- [What to do]
• a. In the post about outdoor lap swimming, what does Kevin compare lane swimming outdoors to?
• b. Echo a passage from the post about outdoor lap swimming, starting at "All week, every" and ending at "as you can.".
• c. Carry on the post about outdoor lap swimming after its final sentence.

- [Given passage]
All week, every day, I’ve gotten to do something seasonal: swim laps in an outdoor pool. Slathered in sunscreen, I’ve slipped into clear chlorinated water, and front-crawled back and forth along the 50m lanes for an hour. Swimming at noonish, I can see my shadow on the shimmering pool bottom, my arms reaching out overhead. The light on the bottom of the pool is beautiful to watch. It almost feels like I could swim forever.
With luck, I’ll get to swim most days for the next two weeks, while all the kids are taking lessons; I’ll be limited to half hour swims, due to scheduling, but half an hour a day is better than not swimming at all. Like Kevin said, lane swimming outdoors feels kind of like eating strawberries and asparagus in season — you have to get it while you can, and get as much as you can.

- [Data for review]
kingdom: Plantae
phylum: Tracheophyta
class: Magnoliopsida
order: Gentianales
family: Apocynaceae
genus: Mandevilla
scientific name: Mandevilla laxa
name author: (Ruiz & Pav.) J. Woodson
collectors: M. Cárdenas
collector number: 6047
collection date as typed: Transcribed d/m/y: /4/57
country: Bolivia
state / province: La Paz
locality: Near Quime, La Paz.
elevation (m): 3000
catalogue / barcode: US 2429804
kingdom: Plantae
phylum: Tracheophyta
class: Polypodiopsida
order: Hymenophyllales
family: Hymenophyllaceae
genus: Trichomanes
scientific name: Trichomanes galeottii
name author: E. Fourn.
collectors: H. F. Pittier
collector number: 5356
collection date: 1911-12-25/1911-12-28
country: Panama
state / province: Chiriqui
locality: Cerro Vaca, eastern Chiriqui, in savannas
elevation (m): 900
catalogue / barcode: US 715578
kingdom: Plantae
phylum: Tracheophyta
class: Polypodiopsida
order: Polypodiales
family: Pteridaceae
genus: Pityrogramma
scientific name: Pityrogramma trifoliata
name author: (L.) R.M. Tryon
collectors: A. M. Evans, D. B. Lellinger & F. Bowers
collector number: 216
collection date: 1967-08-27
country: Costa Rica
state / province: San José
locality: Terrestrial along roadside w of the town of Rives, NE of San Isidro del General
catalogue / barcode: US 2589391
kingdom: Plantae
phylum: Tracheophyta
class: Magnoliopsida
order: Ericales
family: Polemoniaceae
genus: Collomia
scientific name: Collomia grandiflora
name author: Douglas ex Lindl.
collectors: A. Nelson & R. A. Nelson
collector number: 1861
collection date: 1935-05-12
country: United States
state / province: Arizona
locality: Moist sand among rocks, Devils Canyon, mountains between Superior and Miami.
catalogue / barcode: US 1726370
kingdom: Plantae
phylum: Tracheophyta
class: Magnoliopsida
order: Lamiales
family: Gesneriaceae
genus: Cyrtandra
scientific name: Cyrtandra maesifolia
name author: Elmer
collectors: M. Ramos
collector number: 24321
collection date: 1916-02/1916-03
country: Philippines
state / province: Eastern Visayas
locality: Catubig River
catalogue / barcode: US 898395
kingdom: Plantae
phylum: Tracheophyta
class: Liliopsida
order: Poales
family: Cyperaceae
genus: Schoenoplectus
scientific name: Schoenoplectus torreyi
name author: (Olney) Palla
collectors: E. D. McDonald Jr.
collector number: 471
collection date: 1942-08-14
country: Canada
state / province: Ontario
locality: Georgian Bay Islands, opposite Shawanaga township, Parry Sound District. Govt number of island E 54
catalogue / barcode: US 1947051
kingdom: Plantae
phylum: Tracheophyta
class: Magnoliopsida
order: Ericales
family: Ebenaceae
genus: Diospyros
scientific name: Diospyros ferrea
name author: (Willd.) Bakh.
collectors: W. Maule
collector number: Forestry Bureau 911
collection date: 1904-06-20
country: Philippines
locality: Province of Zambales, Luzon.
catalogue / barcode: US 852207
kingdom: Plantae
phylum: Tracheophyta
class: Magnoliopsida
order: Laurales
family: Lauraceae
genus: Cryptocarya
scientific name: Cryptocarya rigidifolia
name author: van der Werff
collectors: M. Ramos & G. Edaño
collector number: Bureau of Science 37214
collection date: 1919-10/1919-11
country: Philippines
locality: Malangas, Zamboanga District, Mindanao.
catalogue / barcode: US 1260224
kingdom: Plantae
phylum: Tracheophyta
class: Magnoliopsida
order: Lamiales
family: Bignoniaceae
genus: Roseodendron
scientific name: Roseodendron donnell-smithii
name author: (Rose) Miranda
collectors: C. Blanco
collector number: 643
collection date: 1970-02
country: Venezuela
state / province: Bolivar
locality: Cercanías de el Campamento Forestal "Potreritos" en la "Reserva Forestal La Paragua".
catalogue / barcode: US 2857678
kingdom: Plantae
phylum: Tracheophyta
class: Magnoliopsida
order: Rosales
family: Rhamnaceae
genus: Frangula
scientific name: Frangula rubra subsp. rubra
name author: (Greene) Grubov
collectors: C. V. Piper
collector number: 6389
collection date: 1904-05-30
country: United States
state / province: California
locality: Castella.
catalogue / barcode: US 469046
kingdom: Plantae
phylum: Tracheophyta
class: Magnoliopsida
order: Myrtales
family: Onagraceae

- [Expected responses]
• a. Eating strawberries and asparagus in season.

• b.
All week, every day, I’ve gotten to do something seasonal: swim laps in an outdoor pool. Slathered in sunscreen, I’ve slipped into clear chlorinated water, and front-crawled back and forth along the 50m lanes for an hour. Swimming at noonish, I can see my shadow on the shimmering pool bottom, my arms reaching out overhead. The light on the bottom of the pool is beautiful to watch. It almost feels like I could swim forever.
With luck, I’ll get to swim most days for the next two weeks, while all the kids are taking lessons; I’ll be limited to half hour swims, due to scheduling, but half an hour a day is better than not swimming at all. Like Kevin said, lane swimming outdoors feels kind of like eating strawberries and asparagus in season — you have to get it while you can, and get as much as you can.

• c.
AppleApple expressed happiness about her relatively unstructured summer. I know there’s debate about sending kids to school year-round, but here in Canada, that makes no sense to me. Summer is barely here before it’s gone. Imagine kids being in school right now — indoors! — while there are raspberries to pick, and outdoor pools to swim in, and long late evenings to stay outside kicking a soccer ball around. For them, and for us, we need to grab what we can of summer, soak it up, go all out.
It’s like storing solar energy — heat for the long dark winter.
this is not a picture of me in my bikini
Agh! I want to blog! But I have about six minutes remaining in my work day. I can’t quite describe how busy it’s been, nor how lovely, too. We’re a week and a half into summer holidays, and we’ve hit a nice groove this week. I’ve got great daytime babysitting arranged. The kids are getting outside often, and doing fun projects with their sitters like cooking and making paper airplanes and blowing bubbles. Today, Albus went swimming in a friend’s backyard. AppleApple’s been going to daily swim lessons at a beautiful outdoor 50m pool, and I’ve gotten to bike her there all week — and then lane swim during her lesson.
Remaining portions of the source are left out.